* _To do_
Every line holding "stroma" should be copied from the records below.

════════════════════

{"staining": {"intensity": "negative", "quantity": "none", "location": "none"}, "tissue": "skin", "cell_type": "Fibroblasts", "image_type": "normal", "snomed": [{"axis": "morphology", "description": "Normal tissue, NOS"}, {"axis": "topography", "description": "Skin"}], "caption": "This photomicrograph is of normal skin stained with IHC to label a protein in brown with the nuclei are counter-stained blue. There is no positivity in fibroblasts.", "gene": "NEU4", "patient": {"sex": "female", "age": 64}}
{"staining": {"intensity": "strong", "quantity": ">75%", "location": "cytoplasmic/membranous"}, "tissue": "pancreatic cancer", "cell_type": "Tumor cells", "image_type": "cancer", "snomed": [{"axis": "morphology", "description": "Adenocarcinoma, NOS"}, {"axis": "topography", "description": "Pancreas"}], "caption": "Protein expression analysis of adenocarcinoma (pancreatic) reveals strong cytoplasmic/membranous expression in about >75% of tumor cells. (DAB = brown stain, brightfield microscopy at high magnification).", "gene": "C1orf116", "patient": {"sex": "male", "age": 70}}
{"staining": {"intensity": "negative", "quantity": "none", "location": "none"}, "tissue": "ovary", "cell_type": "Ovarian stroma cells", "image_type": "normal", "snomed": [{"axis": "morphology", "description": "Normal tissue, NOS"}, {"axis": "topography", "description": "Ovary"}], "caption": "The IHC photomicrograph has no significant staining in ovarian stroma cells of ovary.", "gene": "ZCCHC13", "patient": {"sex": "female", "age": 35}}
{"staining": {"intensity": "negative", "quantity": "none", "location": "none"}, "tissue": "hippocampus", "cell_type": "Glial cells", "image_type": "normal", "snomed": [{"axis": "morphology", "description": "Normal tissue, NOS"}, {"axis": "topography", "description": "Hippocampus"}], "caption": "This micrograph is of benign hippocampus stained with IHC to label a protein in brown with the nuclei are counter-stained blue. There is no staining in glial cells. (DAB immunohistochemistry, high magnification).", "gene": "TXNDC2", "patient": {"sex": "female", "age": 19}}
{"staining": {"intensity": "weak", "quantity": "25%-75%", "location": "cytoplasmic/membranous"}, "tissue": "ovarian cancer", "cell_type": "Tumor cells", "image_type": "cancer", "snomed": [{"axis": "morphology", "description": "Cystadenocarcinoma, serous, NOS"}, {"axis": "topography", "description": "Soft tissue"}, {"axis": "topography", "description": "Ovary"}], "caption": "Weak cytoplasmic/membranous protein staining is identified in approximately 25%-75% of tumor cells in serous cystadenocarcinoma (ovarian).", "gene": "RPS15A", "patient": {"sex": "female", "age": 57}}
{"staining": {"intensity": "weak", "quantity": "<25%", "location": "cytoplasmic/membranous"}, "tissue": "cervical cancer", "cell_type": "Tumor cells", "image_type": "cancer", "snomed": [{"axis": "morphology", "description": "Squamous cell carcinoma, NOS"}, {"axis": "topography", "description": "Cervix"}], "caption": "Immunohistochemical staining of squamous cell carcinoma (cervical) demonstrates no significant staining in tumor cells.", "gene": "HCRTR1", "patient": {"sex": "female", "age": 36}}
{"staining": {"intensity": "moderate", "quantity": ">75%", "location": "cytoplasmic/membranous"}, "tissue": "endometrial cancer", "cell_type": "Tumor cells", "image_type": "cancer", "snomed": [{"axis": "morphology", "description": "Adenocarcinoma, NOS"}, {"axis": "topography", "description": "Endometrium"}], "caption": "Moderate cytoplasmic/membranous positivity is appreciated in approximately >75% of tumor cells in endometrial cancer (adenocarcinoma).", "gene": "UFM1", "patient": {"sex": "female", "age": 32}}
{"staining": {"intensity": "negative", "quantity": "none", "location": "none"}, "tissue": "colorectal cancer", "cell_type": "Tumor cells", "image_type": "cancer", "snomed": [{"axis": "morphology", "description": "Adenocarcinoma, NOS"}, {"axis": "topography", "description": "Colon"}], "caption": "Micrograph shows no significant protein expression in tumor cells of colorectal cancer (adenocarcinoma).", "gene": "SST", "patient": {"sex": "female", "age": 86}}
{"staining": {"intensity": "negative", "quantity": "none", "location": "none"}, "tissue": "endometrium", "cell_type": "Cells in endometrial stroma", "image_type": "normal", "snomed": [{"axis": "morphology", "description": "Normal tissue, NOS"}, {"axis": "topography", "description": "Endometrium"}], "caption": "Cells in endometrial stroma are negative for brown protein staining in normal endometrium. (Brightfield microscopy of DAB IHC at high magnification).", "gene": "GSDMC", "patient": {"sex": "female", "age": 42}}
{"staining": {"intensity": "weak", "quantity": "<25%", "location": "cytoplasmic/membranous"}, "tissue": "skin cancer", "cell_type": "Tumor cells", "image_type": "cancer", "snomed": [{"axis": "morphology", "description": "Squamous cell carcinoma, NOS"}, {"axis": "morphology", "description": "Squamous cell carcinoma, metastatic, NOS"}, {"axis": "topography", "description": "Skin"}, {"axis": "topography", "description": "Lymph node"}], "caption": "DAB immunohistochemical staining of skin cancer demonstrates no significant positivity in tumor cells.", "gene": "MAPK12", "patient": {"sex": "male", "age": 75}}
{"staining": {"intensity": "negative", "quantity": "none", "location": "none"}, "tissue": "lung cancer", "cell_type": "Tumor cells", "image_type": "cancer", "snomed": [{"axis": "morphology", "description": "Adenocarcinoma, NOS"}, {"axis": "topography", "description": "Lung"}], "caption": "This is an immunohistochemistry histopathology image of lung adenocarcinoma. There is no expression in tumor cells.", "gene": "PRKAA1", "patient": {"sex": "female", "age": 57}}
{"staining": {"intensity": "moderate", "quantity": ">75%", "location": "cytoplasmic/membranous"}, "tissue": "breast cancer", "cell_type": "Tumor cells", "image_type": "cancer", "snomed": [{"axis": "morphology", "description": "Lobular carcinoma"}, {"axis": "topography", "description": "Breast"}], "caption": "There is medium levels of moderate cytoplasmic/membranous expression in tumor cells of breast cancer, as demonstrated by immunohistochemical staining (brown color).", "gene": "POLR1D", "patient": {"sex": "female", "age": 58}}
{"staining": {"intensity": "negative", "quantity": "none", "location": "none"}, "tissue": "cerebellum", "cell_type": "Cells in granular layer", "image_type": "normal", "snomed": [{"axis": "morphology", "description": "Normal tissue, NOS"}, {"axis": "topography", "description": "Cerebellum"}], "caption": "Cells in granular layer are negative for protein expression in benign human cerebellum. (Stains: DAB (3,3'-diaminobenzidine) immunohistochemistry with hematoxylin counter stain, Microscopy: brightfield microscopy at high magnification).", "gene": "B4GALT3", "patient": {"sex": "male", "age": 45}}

════════════════════

* _Task solution_
{"staining": {"intensity": "negative", "quantity": "none", "location": "none"}, "tissue": "ovary", "cell_type": "Ovarian stroma cells", "image_type": "normal", "snomed": [{"axis": "morphology", "description": "Normal tissue, NOS"}, {"axis": "topography", "description": "Ovary"}], "caption": "The IHC photomicrograph has no significant staining in ovarian stroma cells of ovary.", "gene": "ZCCHC13", "patient": {"sex": "female", "age": 35}}
{"staining": {"intensity": "negative", "quantity": "none", "location": "none"}, "tissue": "endometrium", "cell_type": "Cells in endometrial stroma", "image_type": "normal", "snomed": [{"axis": "morphology", "description": "Normal tissue, NOS"}, {"axis": "topography", "description": "Endometrium"}], "caption": "Cells in endometrial stroma are negative for brown protein staining in normal endometrium. (Brightfield microscopy of DAB IHC at high magnification).", "gene": "GSDMC", "patient": {"sex": "female", "age": 42}}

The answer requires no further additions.